If we took the time to understand them, we'd realize how amazing that person is. Their story, their life that made them who they are today, the person's heart. I guess the question that remains is whether we can do it.

Is it possible to love someone with that kind of passion? Maybe. People might try to love people because they think it's the right thing to do. Which generally sucks. Your making them into a charity case. But if people loved people because they genuinely wanted to love them, to get to know their story, to understand the person they are today, THEN we'd get somewhere. What would that look like?

1 Corinthians 13: 4Love is patient, love is kind. It does not envy, it does not boast, it is not proud. 5It is not rude, it is not self-seeking, it is not easily angered, it keeps no record of wrongs. 6Love does not delight in evil but rejoices with the truth. 7It always protects, always trusts, always hopes, always perseveres.

8Love never fails.

If I knew someone that loved like that... wow. Maybe then I wouldn't have to convince my friends that life is worth living. They would find purpose simply in the community of loving and encouraging people who surround them.

Now then, I'm going to try and love like 1 Corinthians 13 says. And yes, I will fail. But I'm going to try hard. :)

Friday, November 6, 2009

Bursting the Bubble

So today, a couple of my classes happened to bring up the same concept and I thought, wow, that's pretty cool. Why not blog about it? So, here I am!

Technology is pretty cool. It's given us a realm of connection to our friends almost 24/7 through facebook, msn, and of course, blogs! hahaha. It has been prized as being an intermediary between cultures and the transfer of cultural ideas to other parts of the globe, broadening our perspectives on life and the issues facing not only us but other parts of the world.

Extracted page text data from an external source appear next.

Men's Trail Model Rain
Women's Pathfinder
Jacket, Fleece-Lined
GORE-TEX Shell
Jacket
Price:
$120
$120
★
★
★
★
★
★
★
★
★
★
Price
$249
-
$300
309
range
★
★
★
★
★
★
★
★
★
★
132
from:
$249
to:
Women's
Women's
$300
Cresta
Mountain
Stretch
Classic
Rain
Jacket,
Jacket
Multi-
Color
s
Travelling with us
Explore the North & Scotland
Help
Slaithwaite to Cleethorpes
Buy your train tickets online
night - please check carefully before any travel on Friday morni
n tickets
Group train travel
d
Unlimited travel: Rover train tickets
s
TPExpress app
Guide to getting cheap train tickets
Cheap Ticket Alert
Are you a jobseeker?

But... I'm going to say that technology has done very little in terms of bringing people together. Television, for example, has only subsisted to broaden our worldview and make us very small in our surroundings. News makes us aware of all the bad happening in the world, rarely reporting on the good as to make us scared of everyone we meet and see. It builds up a world in which we are distant from everyone around us. They become these scary "unknowns"-they COULD be terrorists! they COULD be child molesters! they COULD be murderers! AHHHH!!

Likely... not.

If we turned off that silly television of ours and decided to go out and meet people, we might realize that those "scary people" are few and far between. We might learn that people's "stories" (as I like to call them) are quite amazing. What we see as one individual is actually the product of sooooo much history. That person walking by us on the sidewalk has hopes and dreams, maybe he or she has already fulfilled some of them-wouldn't it be interesting to find out which ones? Maybe that women you see waitressing for you is trying to save up money so that she can intern with a development agency over in Africa. Maybe the men whose cleaning up the halls of your residence or office building is in truth a former paster whose just trying to get ends meet. Perhaps the person doing karoke at the local pub is in truth trying to fulfill one of her life goals of conquering a fear of singing in public. The person waiting in line at the bank is an aspiring musician, struggling to make ends meet.

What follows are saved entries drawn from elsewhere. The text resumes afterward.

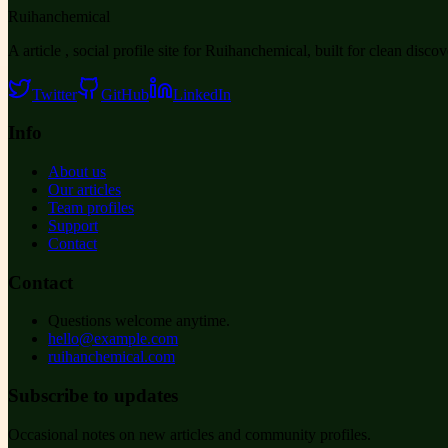
Ruihanchemical
A article , social profile site for Ruihanchemical, built for clean disco
Twitter
GitHub
LinkedIn
Info
About us
Our articles
Team profiles
Support
Contact
Contact
Questions welcome anytime.
hello@example.com
ruihanchemical.com
Subscribe to updates
Occasional notes on new articles and community profiles.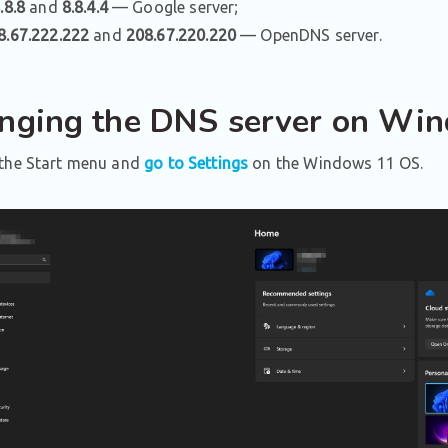
.8.8
and
8.8.4.4
— Google server;
8.67.222.222
and
208.67.220.220
— OpenDNS server.
nging the DNS server on Wi
the Start menu and
go to Settings
on the Windows 11 OS.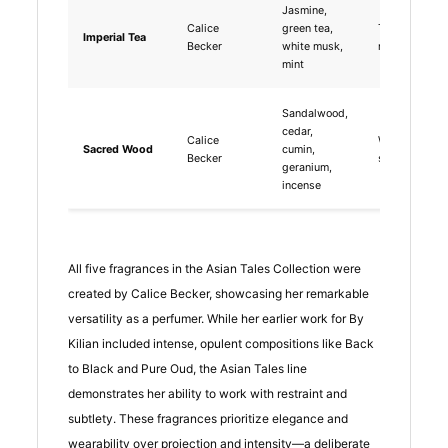
Jasmine,
Calice
green tea,
Tea-based,
Imperial Tea
Becker
white musk,
natural, fresh
mint
Sandalwood,
cedar,
Calice
Woody, spicy
Sacred Wood
cumin,
Becker
spiritual
geranium,
incense
All five fragrances in the Asian Tales Collection were
created by Calice Becker, showcasing her remarkable
versatility as a perfumer. While her earlier work for By
Kilian included intense, opulent compositions like Back
to Black and Pure Oud, the Asian Tales line
demonstrates her ability to work with restraint and
subtlety. These fragrances prioritize elegance and
wearability over projection and intensity—a deliberate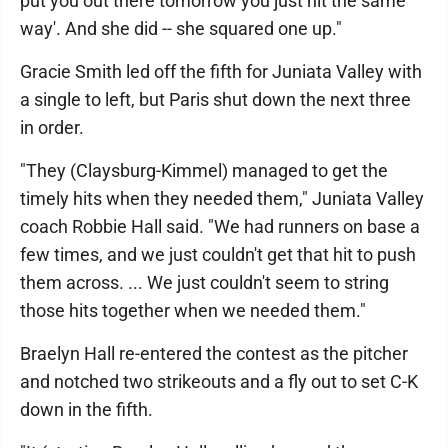
put you out there tomorrow you just hit the same
way'. And she did -- she squared one up."
Gracie Smith led off the fifth for Juniata Valley with
a single to left, but Paris shut down the next three
in order.
"They (Claysburg-Kimmel) managed to get the
timely hits when they needed them," Juniata Valley
coach Robbie Hall said. "We had runners on base a
few times, and we just couldn't get that hit to push
them across. ... We just couldn't seem to string
those hits together when we needed them."
Braelyn Hall re-entered the contest as the pitcher
and notched two strikeouts and a fly out to set C-K
down in the fifth.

People are amazing beings that inspire and give hope; we just rarely ever tear ourselves away from the false realities we set up to recognize the real ones. So I guess the challenge that I need to face and I hope others will to is to go out and meet people. To discover who they are, why they're like that, what they dream of, how crazy wonderful they are. Let's burst the bubble of individualism and reach out for something better-community!